Consider this hypothetical implementation of vector:
template<class T> // ignore the allocator
struct vector
{
typedef T* iterator;
typedef const T* const_iterator;
template<class It>
void insert(iterator where, It begin, It end)
{
...
}
...
}
Problem
There is a subtle problem we face here:
There is the possibility that begin and end refer to items in the same vector, after where.
For example, if the user says:
vector<int> items;
for (int i = 0; i < 1000; i++)
items.push_back(i);
items.insert(items.begin(), items.end() - 2, items.end() - 1);
If It is not a pointer type, then we're fine.
But we don't know, so we must check that [begin, end) does not refer to a range already inside the vector.
But how do we do this? According to C++, if they don't refer to the same array, then pointer comparisons would be undefined!
So the compiler could falsely tell us that the items don't alias, when in fact they do, giving us unnecessary O(n) slowdown.
Potential solution & caveat
One solution is to copy the entire vector every time, to include the new items, and then throw away the old copy.
But that's very slow in scenarios such as in the example above, where we'd be copying 1000 items just to insert 1 item, even though we might clearly already have enough capacity.
Is there a generic way to (correctly) solve this problem efficiently, i.e. without suffering from O(n) slowdown in cases where nothing is aliasing?
You can use the predicates std::less etc, which are guaranteed to give a total order, even when the raw pointer comparisons do not.
From the standard [comparisons]/8:
For templates greater, less, greater_equal, and less_equal, the specializations for any pointer type yield a total order, even if the built-in operators <, >, <=, >= do not.

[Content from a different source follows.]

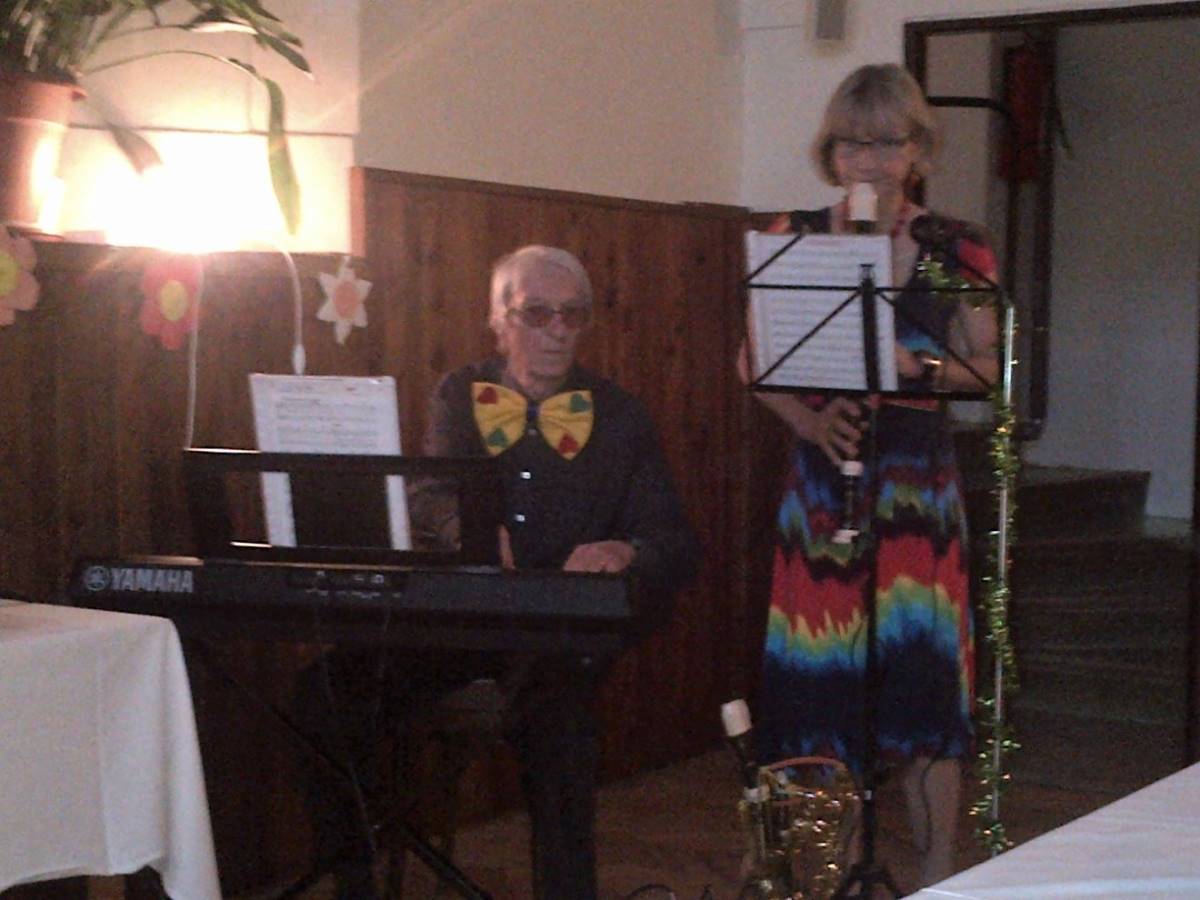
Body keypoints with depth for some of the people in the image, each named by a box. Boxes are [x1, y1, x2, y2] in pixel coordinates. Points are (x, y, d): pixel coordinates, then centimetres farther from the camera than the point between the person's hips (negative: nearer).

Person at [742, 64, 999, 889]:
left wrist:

But how do we do this? According to C++, if they don't refer to the same array, then pointer comparisons would be undefined!
Wrong. The pointer comparisons are unspecified, not undefined. From C++03 §5.9/2 [expr.rel]:
[...] Pointers to objects or functions of the same type (after pointer conversions) can be compared, with a result defined as follows:
[...]
-Other pointer comparisons are unspecified.

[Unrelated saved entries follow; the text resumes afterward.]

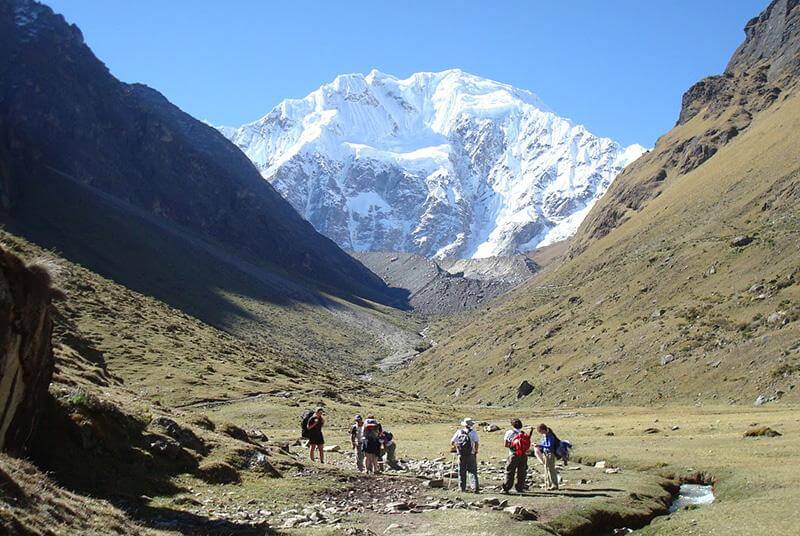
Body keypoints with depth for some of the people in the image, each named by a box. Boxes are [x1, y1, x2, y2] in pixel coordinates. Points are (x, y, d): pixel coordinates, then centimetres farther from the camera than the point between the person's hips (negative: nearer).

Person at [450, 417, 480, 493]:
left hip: (461, 455, 2)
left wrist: (456, 446, 24)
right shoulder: (473, 432, -2)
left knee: (462, 472, 11)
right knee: (473, 472, 2)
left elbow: (452, 442, 6)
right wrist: (476, 451, 3)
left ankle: (462, 488, 12)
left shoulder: (459, 431, 6)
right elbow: (477, 443, -11)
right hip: (470, 455, -2)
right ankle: (476, 488, -7)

So it's safe to test if there is an overlap before doing the expensive-but-correct copy.
Interestingly, C99 differs from C++ in this, in that pointer comparisons between unrelated objects is undefined behavior. From C99 §6.5.8/5:
When two pointers are compared, the result depends on the relative locations in the address space of the objects pointed to. [...] In all other cases, the behavior is undefined.
Actually, this would be true even if they were regular iterators. There's nothing stopping anyone doing
std::vector<int> v;
// fill v
v.insert(v.end() - 3, v.begin(), v.end());
Determining if they alias is a problem for any implementation of iterators.
However, the thing you're missing is that you're the implementation, you don't have to use portable code. As the implementation, you can do whatever you want. You could say "Well, in my implementation, I follow x86 and < and > are fine to use for any pointers.". And that would be fine.